If you wish (as I did) to compile the code on XSEDE, certain modules must be loaded:

module load intel/2015.2.164
module load mvapich2_ib

Note that temporary files can be stored in:

/oasis/scratch/comet/$USER/temp_project

or some similar directory.

Running make will produce an executable called parallel_pf.exe.

Running the above compiles the program to run the cache strategy. Using make compile_with_compression will enable the cacheC strategy instead. This strategy is not compiled by default because it requires the Boost Iostreams library. This libary can be installed with:

sudo apt-get install libboost-iostreams-dev

Running the Program

parallel_pf.exe can be run without arguments from the command line to show a comprehensive explanation of the program and its options. This same text is in the file help.txt.

In order to process data, you will need to run parallel_pf.exe in MPI. For example:

mpirun -n 4 ./parallel_pf.exe one @offloadall dem.tif outroot -w 500 -h 500

In the foregoing example -n 4 indicates that the program should be run in parallel over four processes. One of these processes (the one with MPI rank #0) acts as a master process. It does limited computation but stores information from all of the other processes. This requires less memory than one would think, as discussed in the manuscript.

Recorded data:
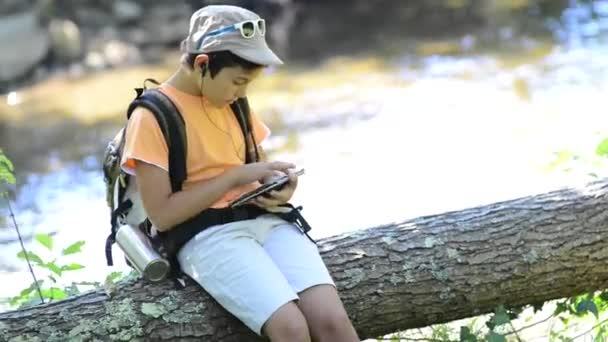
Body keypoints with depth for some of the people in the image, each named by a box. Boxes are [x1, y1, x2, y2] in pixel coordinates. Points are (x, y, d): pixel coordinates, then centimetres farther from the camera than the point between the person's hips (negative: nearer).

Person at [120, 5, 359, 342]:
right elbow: (162, 215, -11)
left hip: (264, 221, 6)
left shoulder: (233, 103, 15)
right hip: (207, 236, -6)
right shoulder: (152, 117, -7)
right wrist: (235, 178, -12)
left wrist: (279, 186, 2)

# [Exercise tasks]
(1) Please answer these questions about the notes on compiling and running parallel_pf:
(a) Which modules must be loaded to compile the code on XSEDE?
(b) What is the name of the executable that running make produces?
(c) Which MPI rank does the master process have?
(2) Put the records from the line containing "left hip: (264, 221, 6)" through the end of the records into a two-column CSV with the columns keypoint and coordinates. Make one row per line, with each value in its own quoted field and any line breaks turned into spaces.

# [Solved problems]
(1)
(a) intel/2015.2.164 and mvapich2_ib
(b) parallel_pf.exe
(c) Rank #0

(2)
keypoint,coordinates
"left hip:","(264, 221, 6)"
"left shoulder:","(233, 103, 15)"
"right hip:","(207, 236, -6)"
"right shoulder:","(152, 117, -7)"
"right wrist:","(235, 178, -12)"
"left wrist:","(279, 186, 2)"